- _GIVEN INSTRUCTION 1_
Summarize the passage on a proposed amnesty for Kosovo war crimes in two sentences.

- _EXTRACT_
## BEGIN
An amnesty for crimes committed on the territory of Kosovo during the war has once again been raised as a solution for finalising a comprehensive agreement between Kosovo and Serbia.
Such a proposal has been made before, and it remains a gross miscalculation of the nature of the peace and reconciliation that people in Kosovo have been seeking, with impunity for war crimes contradicting the very foundations upon which Kosovo’s statehood is based.
Mass violation of human rights by the Serbian Government throughout the 1990s led to both the creation of the Kosovo Liberation Army, KLA, and the NATO intervention to end the war in Kosovo.
While established with different political aims in mind, the interventions of both were primarily justified on the basis of the protection of human rights in Kosovo. The existence and confirmation of these human rights violations paved the way for the country to affirm its statehood, declared unilaterally by the Kosovo Government in 2008.
Meanwhile, accountability for the crimes committed was handled primarily by the International Criminal Tribunal for the Former Yugoslavia, ICTY, which investigated and prosecuted high-ranking Serbian and Albanian leaders for violations of human rights until its dissolution in 2017.
However, the pursuit of justice through the ICTY left many victims and their families without the justice they were searching for, and led to neither acknowledgement of victims’ suffering by the perpetrators, nor acceptance of responsibility from any party involved in the conflict.
## END
- _EXCERPTED RECORDS_
## BEGIN
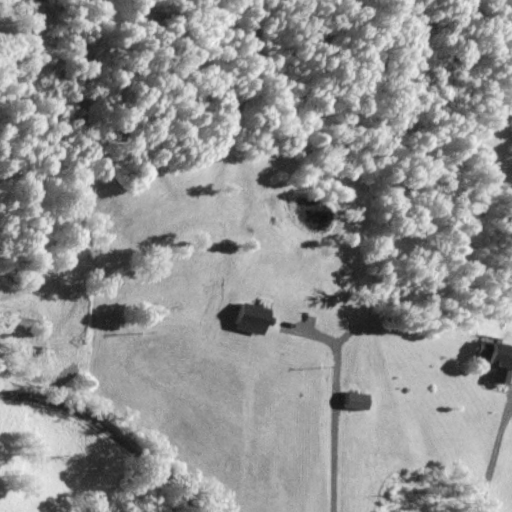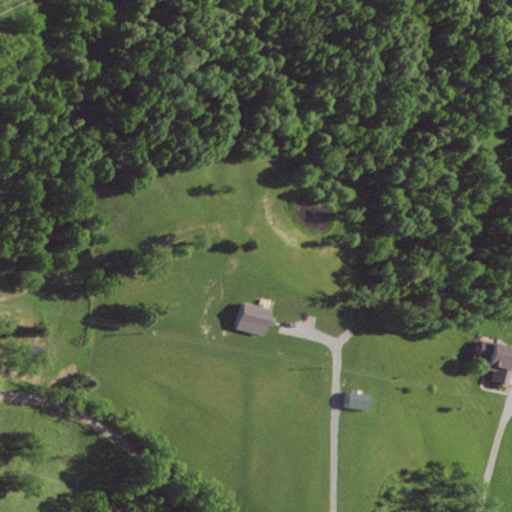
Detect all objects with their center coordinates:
building: (248, 318)
building: (491, 360)
building: (508, 377)
building: (352, 400)
road: (335, 402)
road: (114, 432)
road: (493, 454)
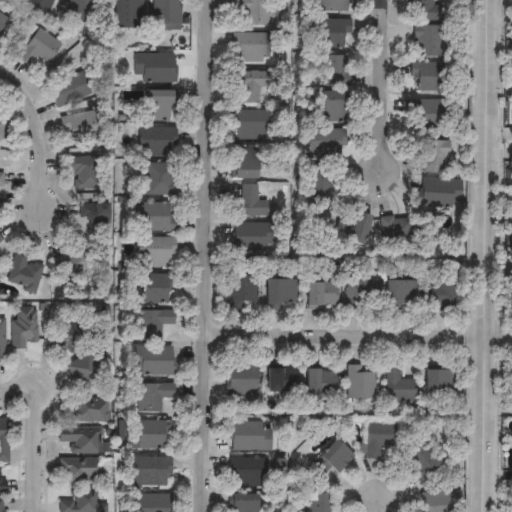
## END
- _GIVEN INSTRUCTION 2_
Please copy the records above line for line, leaving the pictures out of your answer.

- _FULL OUTPUT 1_
An amnesty for crimes committed in Kosovo during the war has again been proposed as a way to finalize an agreement between Kosovo and Serbia, but the passage calls it a gross miscalculation because impunity would contradict the foundations of Kosovo's statehood, which the human rights violations that justified the KLA and NATO interventions helped establish. Accountability was handled mainly by the ICTY until its dissolution in 2017, yet many victims and their families were left without justice, without acknowledgement of their suffering and without any party accepting responsibility.

- _FULL OUTPUT 2_
Detect all objects with their center coordinates:
building: (248, 318)
building: (491, 360)
building: (508, 377)
building: (352, 400)
road: (335, 402)
road: (114, 432)
road: (493, 454)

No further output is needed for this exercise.